Bayesian inference: Worked example

  • The mean, variance and modes of any Beta distribution are as follows: \[ \begin{aligned} \langle \theta \rangle &=\frac{\alpha}{\alpha+\beta} ,\\ \mathrm{V}(\theta) &= \frac{\alpha\beta}{(\alpha+\beta)^2(\alpha+\beta+1)},\\ \textrm{mode}(\theta) &= \frac{\alpha-1}{\alpha+\beta-2}. \end{aligned} \]
bernoulli_posterior_summary(n, m, alpha = 1, beta = 10)
## $mean
## [1] 0.02074689
## 
## $var
## [1] 2.80614e-05
## 
## $sd
## [1] 0.005297301
## 
## $mode
## [1] 0.01941748
## 
## $qi
## [1] 0.01167346 0.03232026

Bayesian inference: Worked example

  • Posterior intervals, such the High Posterior Density (HPD) interval or the quantile interval, provide ranges that contain specified probability mass. For example, the 0.95 interval is the range of values that contain 0.95 of the probability mass of the distribution.

  • The \(\varphi\) HPD interval for the probability density function \(\mathrm{P}(x)\) is computed by finding a probability density value \(p^*\) such that \[\mathrm{P}(\{x \colon \mathrm{P}(x) \geq p^*\}) = \varphi.\]

  • In other words, we find the value \(p^*\) such that the probability mass of the set of points whose density is greater than than \(p^*\) is exactly \(\varphi\).

  • The \(\varphi\) quantile interval ranges from the \((1-\varphi)/2\) percentile to the \(\varphi + (1-\varphi)/2\) percentile.

  • In general, the HPD is not trivial to compute. The quantile interval is easily computed from the cumulative density function.

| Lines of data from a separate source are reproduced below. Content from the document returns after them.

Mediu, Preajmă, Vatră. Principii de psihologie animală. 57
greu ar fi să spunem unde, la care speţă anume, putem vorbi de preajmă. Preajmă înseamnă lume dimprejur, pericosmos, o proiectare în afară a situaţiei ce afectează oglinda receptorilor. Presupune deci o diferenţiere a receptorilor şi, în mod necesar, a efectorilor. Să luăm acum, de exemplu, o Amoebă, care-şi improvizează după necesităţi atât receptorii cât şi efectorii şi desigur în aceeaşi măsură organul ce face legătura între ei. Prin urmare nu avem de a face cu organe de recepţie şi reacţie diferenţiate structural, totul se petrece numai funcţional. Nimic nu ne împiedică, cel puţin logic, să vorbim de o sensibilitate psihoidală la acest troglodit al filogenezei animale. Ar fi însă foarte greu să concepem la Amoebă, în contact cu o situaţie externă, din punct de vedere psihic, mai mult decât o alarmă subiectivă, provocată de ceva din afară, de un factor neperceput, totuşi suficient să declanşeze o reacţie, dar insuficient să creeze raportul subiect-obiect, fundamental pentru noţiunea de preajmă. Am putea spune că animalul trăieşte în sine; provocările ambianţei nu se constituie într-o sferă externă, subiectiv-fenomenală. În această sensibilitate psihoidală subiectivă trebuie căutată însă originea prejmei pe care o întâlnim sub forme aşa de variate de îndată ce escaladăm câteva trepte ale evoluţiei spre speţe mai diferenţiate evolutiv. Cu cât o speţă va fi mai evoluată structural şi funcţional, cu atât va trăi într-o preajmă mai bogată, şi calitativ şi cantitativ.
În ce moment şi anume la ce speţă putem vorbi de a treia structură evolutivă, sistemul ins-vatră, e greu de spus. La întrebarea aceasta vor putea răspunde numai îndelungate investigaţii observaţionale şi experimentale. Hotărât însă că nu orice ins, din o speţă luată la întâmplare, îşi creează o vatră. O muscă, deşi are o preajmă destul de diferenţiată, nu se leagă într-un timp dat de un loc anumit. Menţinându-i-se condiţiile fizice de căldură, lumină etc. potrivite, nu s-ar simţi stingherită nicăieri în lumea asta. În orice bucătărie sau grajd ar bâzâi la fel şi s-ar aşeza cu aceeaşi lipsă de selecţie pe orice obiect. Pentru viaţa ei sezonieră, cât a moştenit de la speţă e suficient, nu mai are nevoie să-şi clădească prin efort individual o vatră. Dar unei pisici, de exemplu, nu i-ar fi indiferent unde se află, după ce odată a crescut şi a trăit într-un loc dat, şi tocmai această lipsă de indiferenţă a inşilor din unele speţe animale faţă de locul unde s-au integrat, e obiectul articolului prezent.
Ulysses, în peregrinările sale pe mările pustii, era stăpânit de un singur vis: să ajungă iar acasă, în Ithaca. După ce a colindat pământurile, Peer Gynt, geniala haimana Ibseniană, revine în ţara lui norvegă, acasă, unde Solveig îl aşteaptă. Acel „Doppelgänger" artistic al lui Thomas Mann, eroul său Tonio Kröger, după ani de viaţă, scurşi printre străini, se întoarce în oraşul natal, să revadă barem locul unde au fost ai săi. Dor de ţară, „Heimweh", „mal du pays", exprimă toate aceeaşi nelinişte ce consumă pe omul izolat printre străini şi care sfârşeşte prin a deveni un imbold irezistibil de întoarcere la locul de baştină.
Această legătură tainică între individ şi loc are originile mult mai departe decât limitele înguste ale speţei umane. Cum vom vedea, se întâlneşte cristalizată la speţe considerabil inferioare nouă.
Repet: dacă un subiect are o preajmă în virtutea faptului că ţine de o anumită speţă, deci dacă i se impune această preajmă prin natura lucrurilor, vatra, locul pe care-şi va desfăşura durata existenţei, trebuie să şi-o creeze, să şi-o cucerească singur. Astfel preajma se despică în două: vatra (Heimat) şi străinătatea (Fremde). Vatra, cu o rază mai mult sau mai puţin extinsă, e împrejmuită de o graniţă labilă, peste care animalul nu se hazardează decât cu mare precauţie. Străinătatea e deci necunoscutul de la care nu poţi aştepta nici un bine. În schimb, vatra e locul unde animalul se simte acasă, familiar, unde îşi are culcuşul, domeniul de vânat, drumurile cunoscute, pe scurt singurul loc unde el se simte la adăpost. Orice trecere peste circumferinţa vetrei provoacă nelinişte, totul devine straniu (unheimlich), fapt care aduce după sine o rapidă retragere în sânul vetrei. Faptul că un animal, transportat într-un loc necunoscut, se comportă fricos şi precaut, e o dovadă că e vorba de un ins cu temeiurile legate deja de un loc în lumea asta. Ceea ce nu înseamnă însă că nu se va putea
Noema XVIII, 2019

If the posterior is symmetric, the HPD and the quantile interval are identical.

Posterior sampling by MCMC

  • In general, if we can evaluate the likelihood \(\mathrm{P}(\mathcal{D}\vert\theta)\) and the prior \(\mathrm{P}(\theta)\) at every possible value of parameter space, we can draw samples from the posterior distribution \(\mathrm{P}(\theta\vert\mathcal{D})\).

  • Let us denote the posterior \(\mathrm{P}(\theta\vert\mathcal{D})\) by \(f(\theta)\).

  • We sample from a symmetric proposal distribution \(Q(\cdot\vert\cdot)\).

  • We start with an initial \(\tilde{\theta}_0\), and sample \(\tilde{\theta} \sim Q(\theta\vert\tilde{\theta}_0)\).

  • We then accept \(\tilde{\theta}\) with probability \[\alpha = \min\left(1.0, \frac{f(\tilde{\theta})}{f(\tilde{\theta}_0)}\right).\]

  • After convergence, the accepted samples are draws from the distribution \(f(\theta)\).

  • For this sampling, the distribution \(f(\theta)\) need be known only up to a proportional constant.